Gigliola: Significou o auge. O topo da minha carreira. Sou muito grato e feliz pela oportunidade que tive de trabalhar naquela época. Além da realização profissional foi ali que tive também a realização pessoal. Fui e sou muito feliz com as lembranças que guardo daquela época.

GO: E o dinheiro que ganhou? 
Gigliola: Ah foi muito, muito mesmo. Naquela época quem podia comprar um carro era rico e eu podia comprar, apesar de não ter comprado. Os meus sonhos foram realizados com esse dinheiro. Viajei o Brasil inteiro, conheci muitas pessoas. Vesti-me como quis, comprei sapatos da moda e que cabiam nos meus pés (risos). Hoje vivo na simplicidade, mas não menos feliz. Fiz tudo o que queria na minha vida. Agora quero tranquilidade. Também não quero me aposentar, não sei ficar parado sem fazer nada. Quero trabalhar enquanto puder e ser feliz e realizado até morrer.

GO: Como você lida com o preconceito? 
Gigliola: Olha, lido com um duplo preconceito. Um por ser homossexual e outro que é indiretamente com as mulheres que trabalham ou trabalharam comigo. O ser humano é muito cruel quando quer ser. O que eu sei é que tenho Deus no meu coração e seu que Ele ama todo mundo igual. Sabe o que eu sinto por essas pessoas que insistem em mostrar o preconceito contra mim? Sinto pena, só isso.

GO: Qual a sua opinião sobre a intenção do deputado Marcos Feliciano de criar a ‘cura gay’? 


Gigliola: O que eu acho é que ele quer ser só. Quer ser o único gay e é isso que ele é. Um gay abafado que não tem coragem de se assumir. Se a intenção dele é acabar com os gays, deve ser pra ficar com os homens só pra ele. Ele é um gay sofrido, coitado.
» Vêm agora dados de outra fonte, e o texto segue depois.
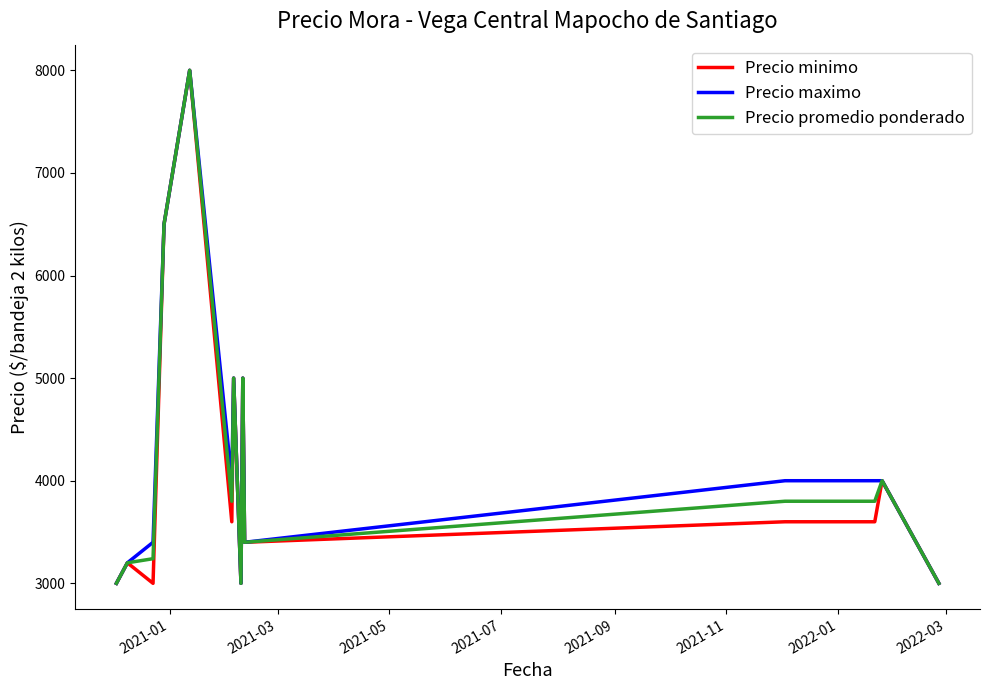

What is the smallest value displayed?

3000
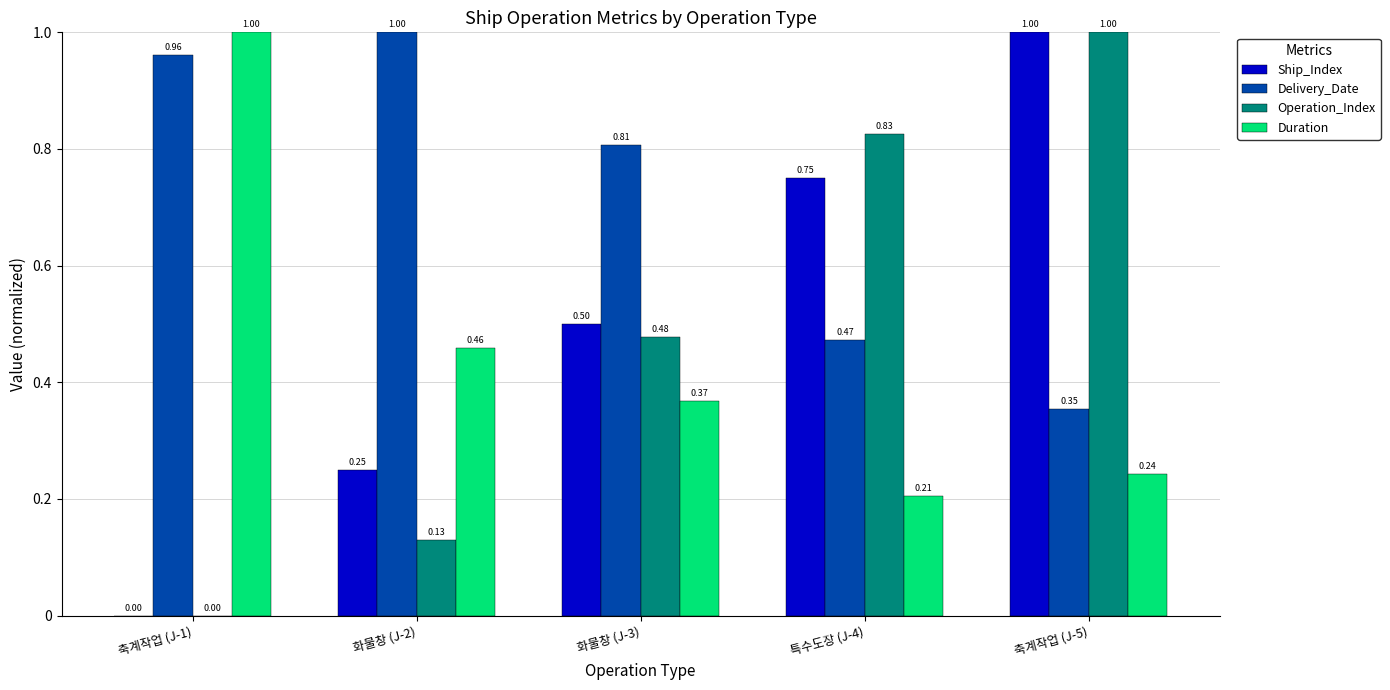

What is the total value across all series at 축계작업 (J-1)?

2.0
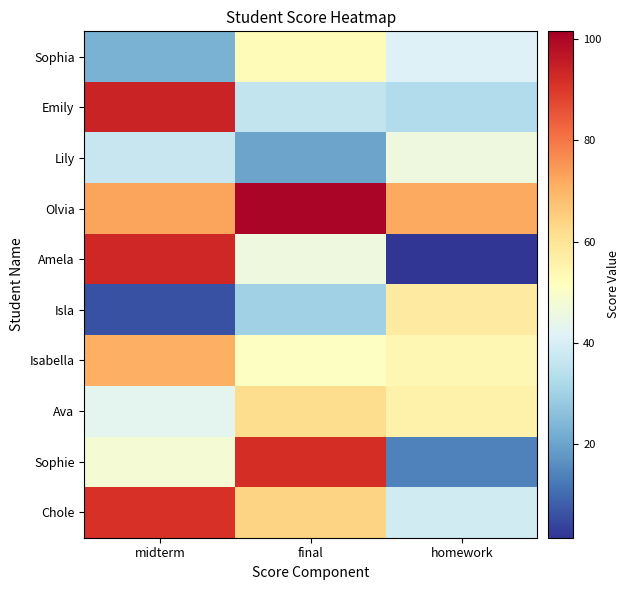

What is the spread (max minus min) of values at final?

80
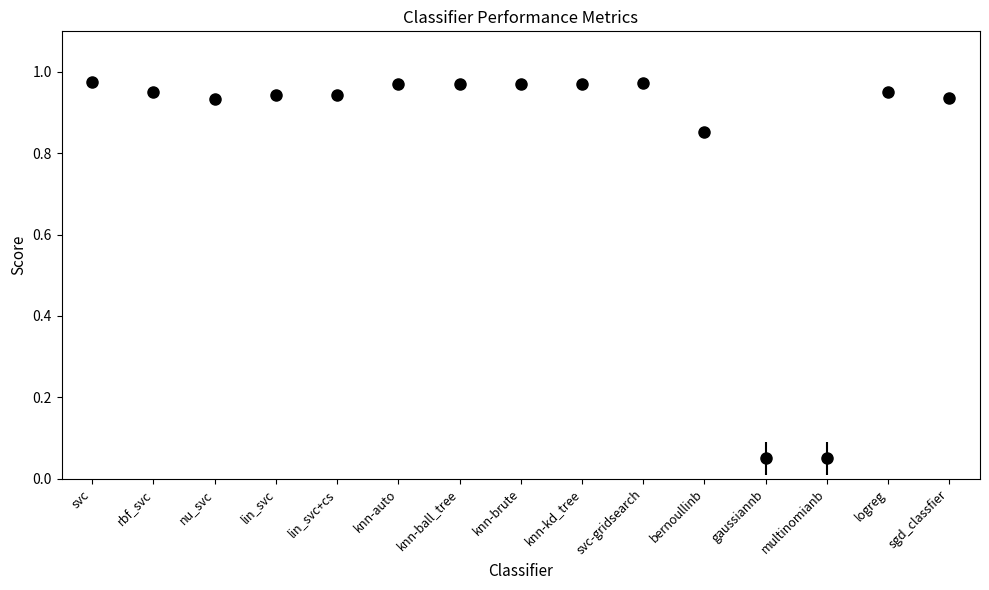

The accuracy series shows 1.6 at logreg. True or false?

False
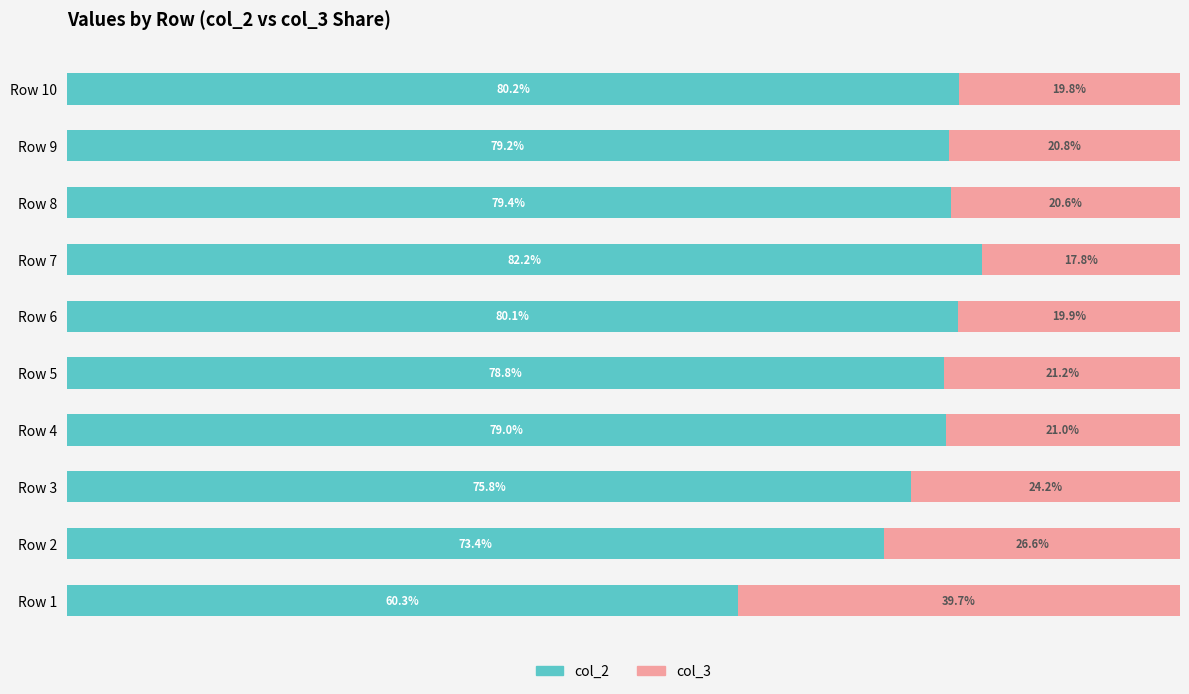

List the labels in order of col_2 value, largest first.

Row 7, Row 10, Row 6, Row 8, Row 9, Row 4, Row 5, Row 3, Row 2, Row 1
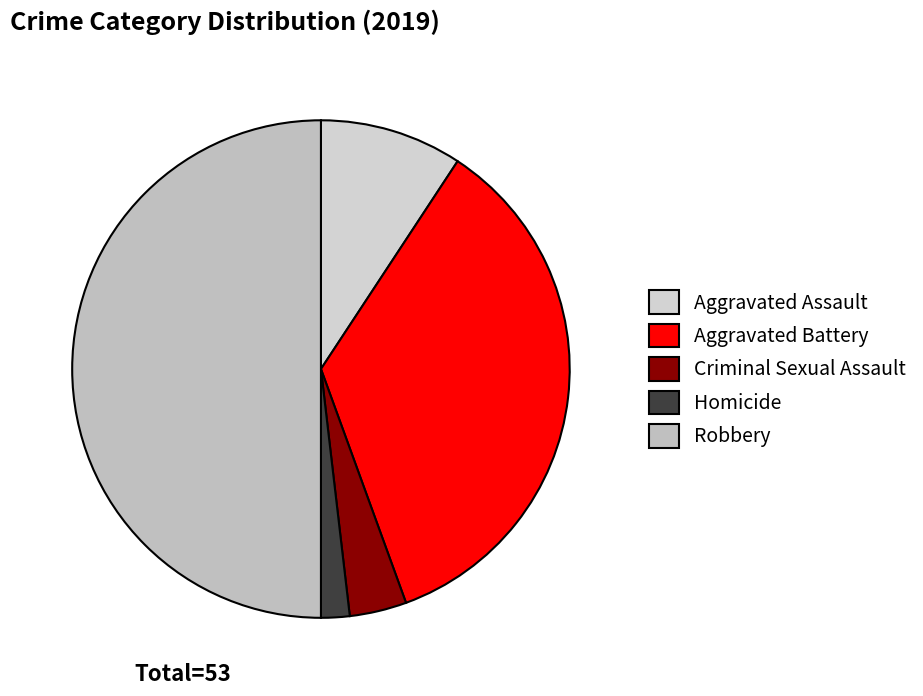

Rank the categories by value from lowest to highest.

Homicide, Criminal Sexual Assault, Aggravated Assault, Aggravated Battery, Robbery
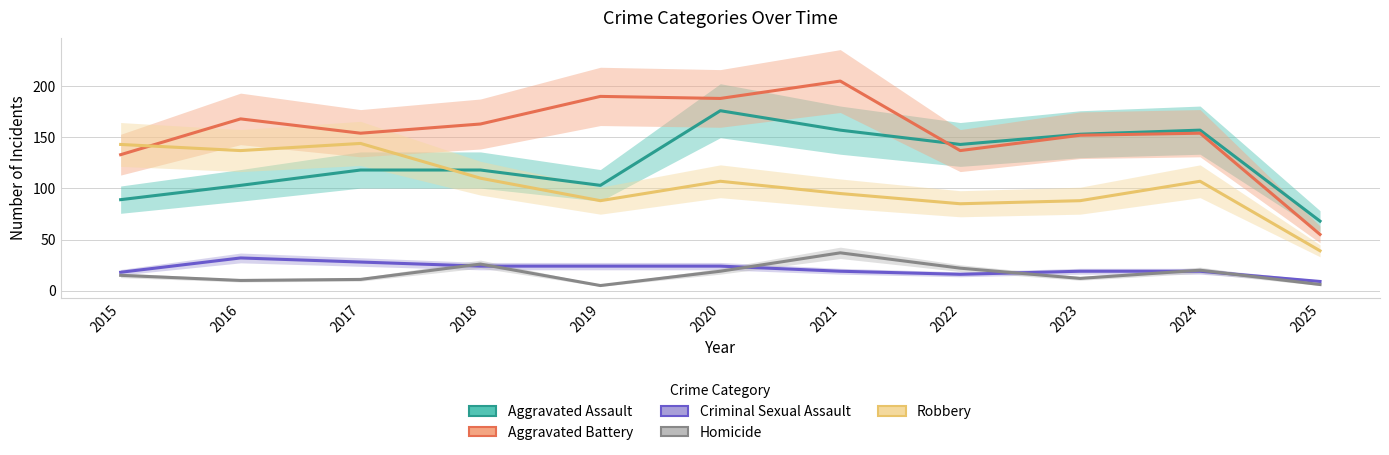

Rank the series by their maximum value, from lowest to highest.

Criminal Sexual Assault, Homicide, Robbery, Aggravated Assault, Aggravated Battery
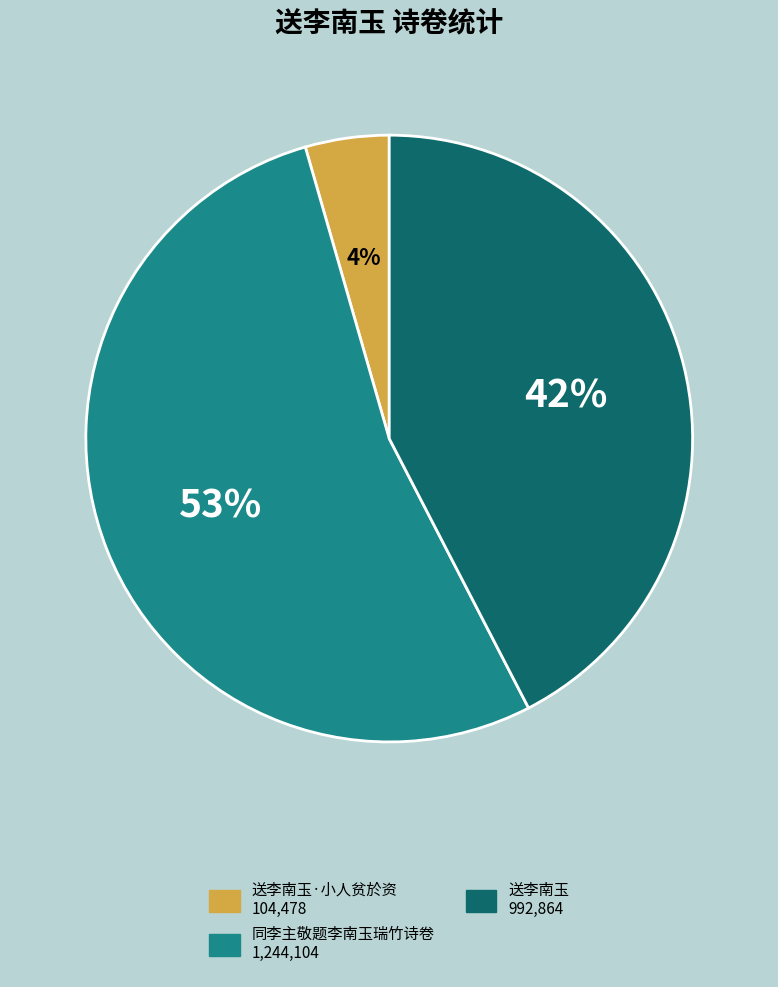

Is there any slice that represents more than half of the pie?

Yes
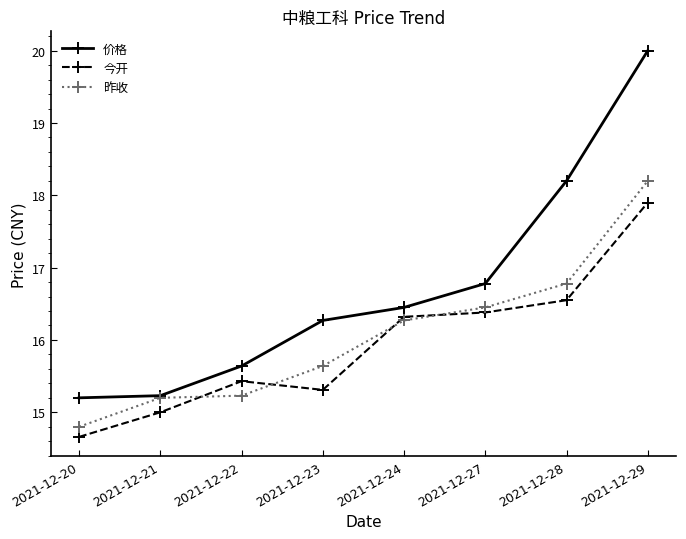

Which series has the largest total across all categories?

价格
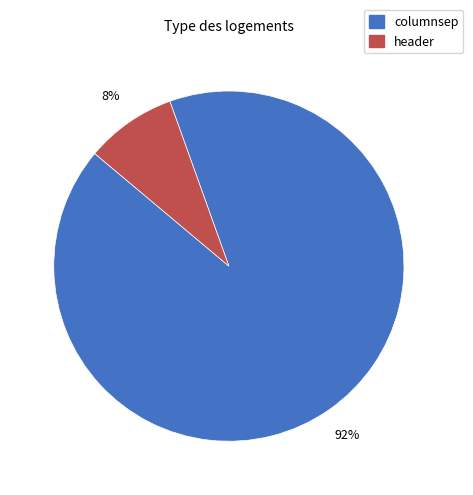

Rank the categories by value from lowest to highest.

header, columnsep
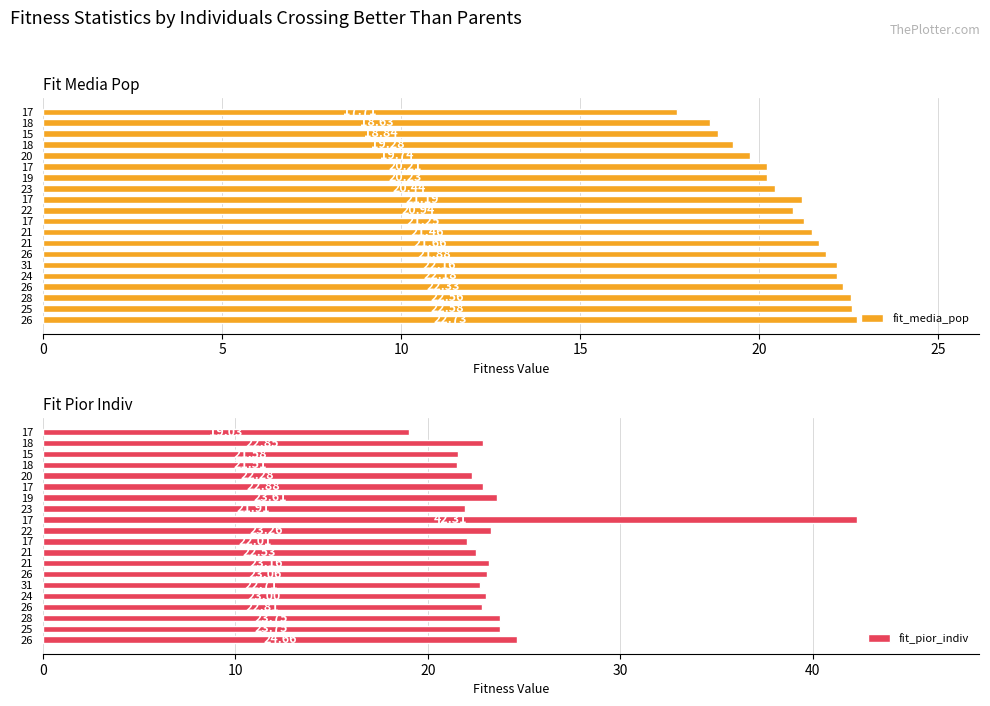

What is the maximum value for fit_pior_indiv?

42.3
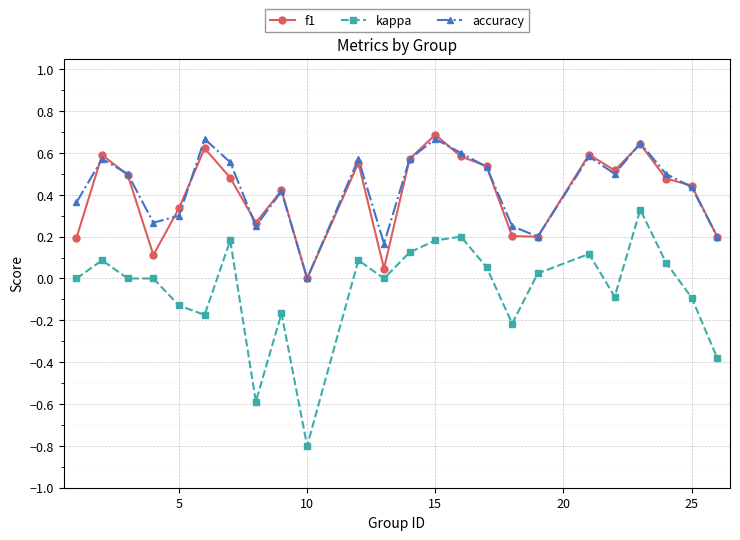

True or false: f1 and kappa intersect in this chart.

False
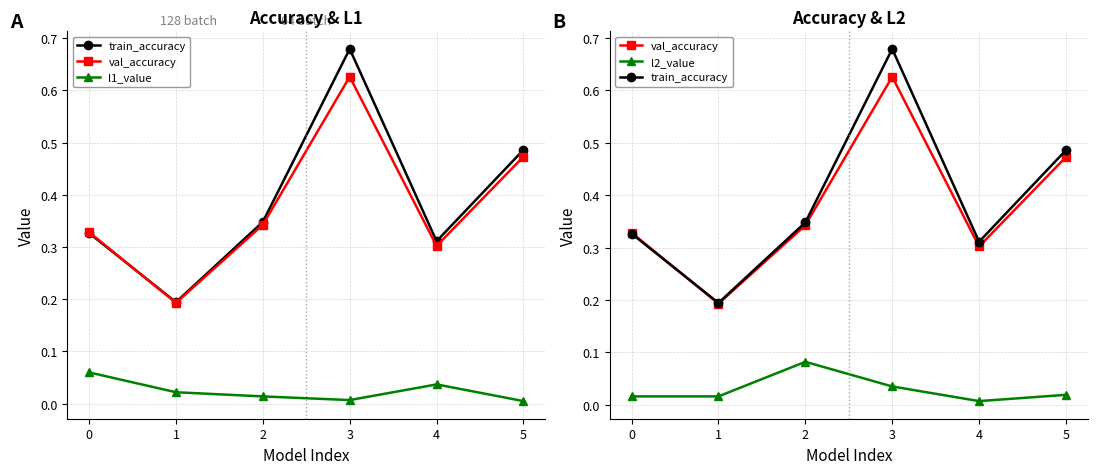

What is the value of the val_accuracy point at the 5th from the left?

0.3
GO: Você se sente realizado? 
Gigliola: Completamente. Sou um ser humano normal. Me cuido e me respeito. Posso garantir que me cuido muito mais do que muitas mulheres por aí. O gay só é humilhado quando ele procura e quando permite que as outras pessoas o façam. Nunca gostei de baixaria. Gosto das coisas organizadas. Eu me respeito e assim conquisto o respeito de todos que estão à minha volta.